= Honour of Framlingham =

Medieval landholding in Suffolk, England

The Honour of Framlingham was a medieval landholding centred on Framlingham Castle in Suffolk, England. Originally held by the Bigod family, Earls of Norfolk, it later passed to the Ufford family, the de la Pole family, and eventually the Howard family, Dukes of Norfolk. The honour comprised numerous manors across Suffolk and was one of the most important baronial estates in East Anglia.

The honour was taken from the Howard Family and given to Mary Tudor who later used Framlingham Castle as her base in 1553 during her successful claim to the English throne, she restored the estate to the Howard family, long-time Dukes of Norfolk and former holders of the Honour of Framlingham. The Howards retained the property into the 17th century until Theophilus Howard, 2nd Earl of Suffolk sold it in 1635 to Sir Robert Hitcham, a lawyer, MP and alumnus of Pembroke College, Cambridge.
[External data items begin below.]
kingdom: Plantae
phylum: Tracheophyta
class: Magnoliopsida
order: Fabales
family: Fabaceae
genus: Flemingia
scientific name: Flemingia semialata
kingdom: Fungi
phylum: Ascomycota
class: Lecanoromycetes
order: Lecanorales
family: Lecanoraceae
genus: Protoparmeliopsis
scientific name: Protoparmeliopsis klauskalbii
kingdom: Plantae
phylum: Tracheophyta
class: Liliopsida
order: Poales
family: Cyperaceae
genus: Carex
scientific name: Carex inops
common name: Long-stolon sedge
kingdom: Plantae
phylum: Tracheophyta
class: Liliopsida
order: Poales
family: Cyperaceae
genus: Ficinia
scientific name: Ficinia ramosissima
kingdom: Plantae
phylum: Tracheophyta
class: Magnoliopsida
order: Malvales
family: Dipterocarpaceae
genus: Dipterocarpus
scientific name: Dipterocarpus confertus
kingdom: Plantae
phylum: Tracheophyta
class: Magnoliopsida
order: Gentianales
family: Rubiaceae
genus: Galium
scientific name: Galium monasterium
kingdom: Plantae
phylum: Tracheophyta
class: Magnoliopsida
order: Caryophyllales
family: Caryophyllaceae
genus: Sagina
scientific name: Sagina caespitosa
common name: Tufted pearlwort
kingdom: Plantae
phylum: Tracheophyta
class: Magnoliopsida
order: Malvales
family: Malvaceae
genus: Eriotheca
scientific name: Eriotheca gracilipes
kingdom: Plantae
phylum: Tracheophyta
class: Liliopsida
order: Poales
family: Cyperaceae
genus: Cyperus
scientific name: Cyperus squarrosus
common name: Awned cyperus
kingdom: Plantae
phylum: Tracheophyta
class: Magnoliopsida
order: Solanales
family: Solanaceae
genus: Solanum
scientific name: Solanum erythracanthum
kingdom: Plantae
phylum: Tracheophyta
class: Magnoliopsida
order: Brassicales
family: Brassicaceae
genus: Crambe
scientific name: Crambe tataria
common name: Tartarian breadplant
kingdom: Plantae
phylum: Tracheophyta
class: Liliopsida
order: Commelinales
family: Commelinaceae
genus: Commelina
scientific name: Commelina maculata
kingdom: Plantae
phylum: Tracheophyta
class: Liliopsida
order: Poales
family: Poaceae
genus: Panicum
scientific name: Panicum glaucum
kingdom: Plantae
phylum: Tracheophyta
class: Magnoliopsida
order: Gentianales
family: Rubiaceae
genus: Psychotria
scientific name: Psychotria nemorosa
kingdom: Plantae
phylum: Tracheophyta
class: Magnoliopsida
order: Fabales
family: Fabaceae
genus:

Hitcham bequeathed the castle and its associated lands to Pembroke College in 1636, instructing that the internal buildings be demolished to construct a workhouse for the poor.

The college still holds the estate. In 1864, part of the estate was donated for the foundation of Framlingham College, a public school established in memory of Prince Albert. Guardianship of the castle (manorial rights were retained) was transferred to the Ministry of Works in 1913, the guardianship was later transferred to English Heritage.